Unless your a big doubles fan, Wednesday and Thursday are generally the best days for outside court action at the Australian Open. Most of the under-prepared and out-gunned have been eliminated already, leaving lots of reasonable contests and the odd outstanding match-up. Unfortunately, no games really stood out last Thursday, so I resolved to wander the back-courts, enjoy the sights and sounds and see what turned up.
The first match looked a lot more competiive on paper than it turned out to be. Court 6 played host to the attractive, seeded Gisela Dulko and Aiko Nakamura aided by a sizeable Japanese crowd. But Dulko's game fell apart. She never gcame to grips with Nakumara's solid serve, made an incredibly 34 unforced errors in 14 games (that's almost down 40 every game) and just 4 winners. A better player would have changed a few things, got the ball in play, and tried to hang in there until the groundstrokes started going in. But this one was all over very quickly. At 3-0 and two breaks of serve in hand I left Nakamura to chew on the carcass of the Argentinian to watch the end of Pennetta's mauling of Sucha on court 8.

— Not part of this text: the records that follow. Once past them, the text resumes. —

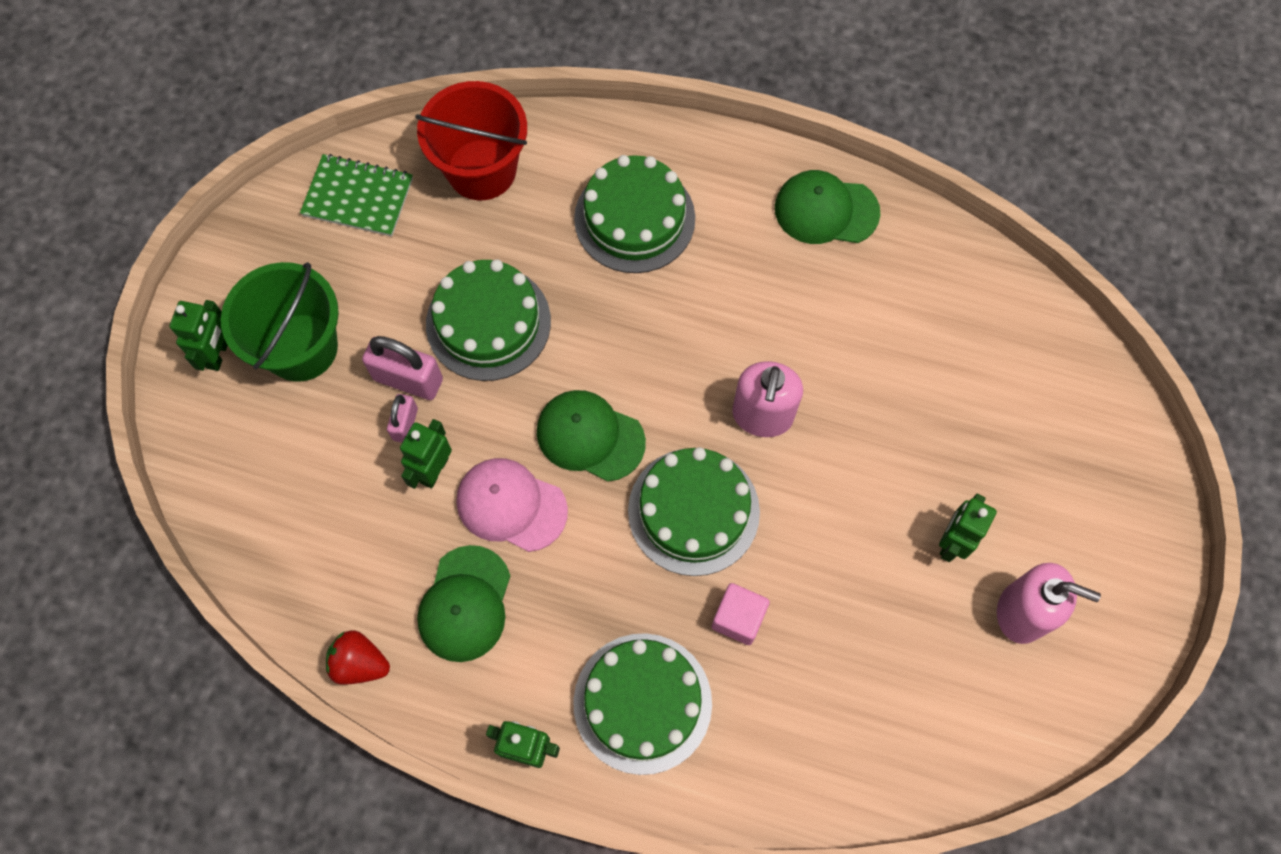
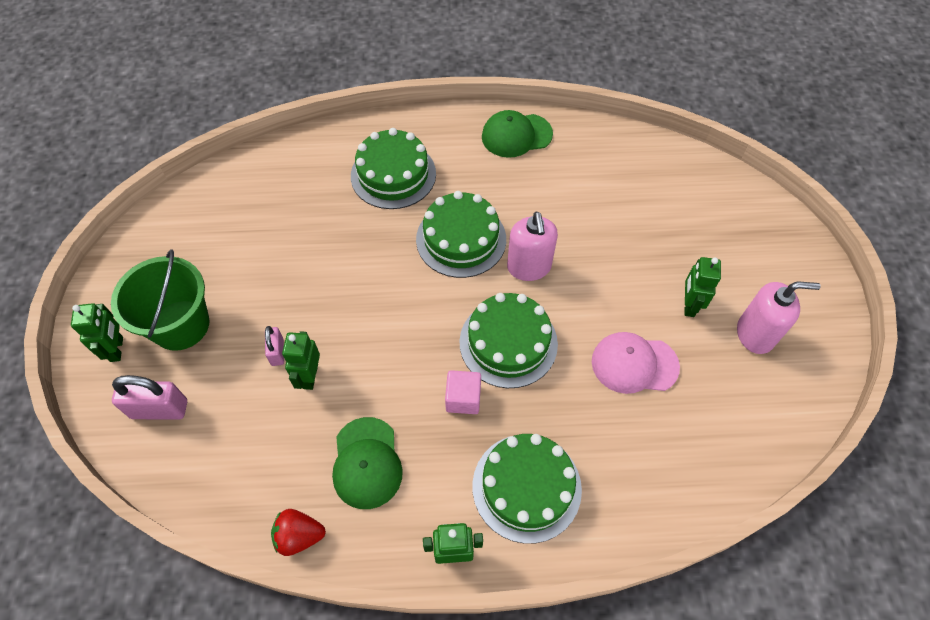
camera: 20 degrees left, 10 degrees down
(358, 197) = (193, 216): green notebook -> none
(408, 379) = (269, 321): pink padlock -> pink padlock (159, 409)
(481, 169) = (277, 175): red bucket -> none
(488, 322) = (315, 267): green cake -> green cake (461, 239)
(511, 505) = (376, 382): pink cap -> pink cap (634, 364)
(590, 436) = (416, 317): green cap -> none
(738, 618) = (570, 403): pink cube -> pink cube (463, 398)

Court 8 is a lovely little boutique court with some trees and a small grass embankment on one side. Unfortunately one of the open's most comfortable viewing spots is ruined by a double row of seats that obscure the court when you sit down. Despite this impediment, the grass was still more popular than the seats for patrons. Heaven forbid though, that we might want to sit somewhere comfortable and see the tennis.

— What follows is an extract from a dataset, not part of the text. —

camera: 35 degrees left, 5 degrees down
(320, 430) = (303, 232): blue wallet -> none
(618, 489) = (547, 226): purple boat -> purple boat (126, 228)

Myskina's match against Jackson was the opposite of Dulko's loss. This was a match noone wanted to win. Myskina was erratic, but attacking anything with mixed results; Jackson didn't attack short balls, despite having some solid ground strokes, leaving Myskina to lose for herself. And she almost did. She should have lost 6-4 6-0, but managed to scrape back into the first set and win the tie-break before doing the same in the third. Good enough to win, but it was horrid tennis.

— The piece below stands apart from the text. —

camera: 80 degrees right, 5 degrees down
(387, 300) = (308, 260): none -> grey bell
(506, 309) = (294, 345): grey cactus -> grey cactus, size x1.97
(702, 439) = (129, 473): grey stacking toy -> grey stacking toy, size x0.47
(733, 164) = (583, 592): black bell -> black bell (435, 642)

Then back to court 6 for some women's doubles. Doubles is often a good place to see big names normally confined to show courts, or younger players. A few years ago I first saw Sharapova play and you could tell she'd be handy. This year it was Nicole Vaidisova. Still 15, but ranked 16, she is tall and solidly built, but has a nice touch. Sugiyama is almost double her age, but still handy, while Hantuchova is proof that you can win grand slams in doubles without being particularly cognizant of its subtleties. The lady in front of us quietly used her as an instructive guide for her daughter in incorrect court movement. I suspect however, that this was all lost on the bloke who told Hantuchova he "wanted to f*** her" as she went to serve. If he was trying to put her off he succeeded, but women's tennis can probably do without fans like that.
Noticing that Hrbaty was involved in a trademark five-setter on court 18, we went and watched the last few games. 10-8 in the fifth is a fair game, so its a pity we only saw the end, but fortunately, the game on Vodafone was to prove almost as good. Ferrero didn't play especially bad tennis; he just didn't play as well as he might. His opponent, the lowly ranked Serbian, Tipsarevic, was coming out of qualifiers so he had the form to turn it into a dog-fight. Like Myskina though, Ferrero is good enough to win when it matters. The turning point came when he broke back, after Tipsarevic had a point to lead 4-2 in the fourth set. It was never in doubt after that, but it was a close thing.
Finally, as night came in, Martina Hingis came on court, and neatly disposed of Emma Laine. We only stayed for the first set in a game that was never a contest. If players can force Hingis back behind the baseline she will probably still struggle, but against Laine that wasn't going to happen. It is good to see her back though, not least because she adds something else to a sport dominated by long-limbed sluggers. If only she came to the net more.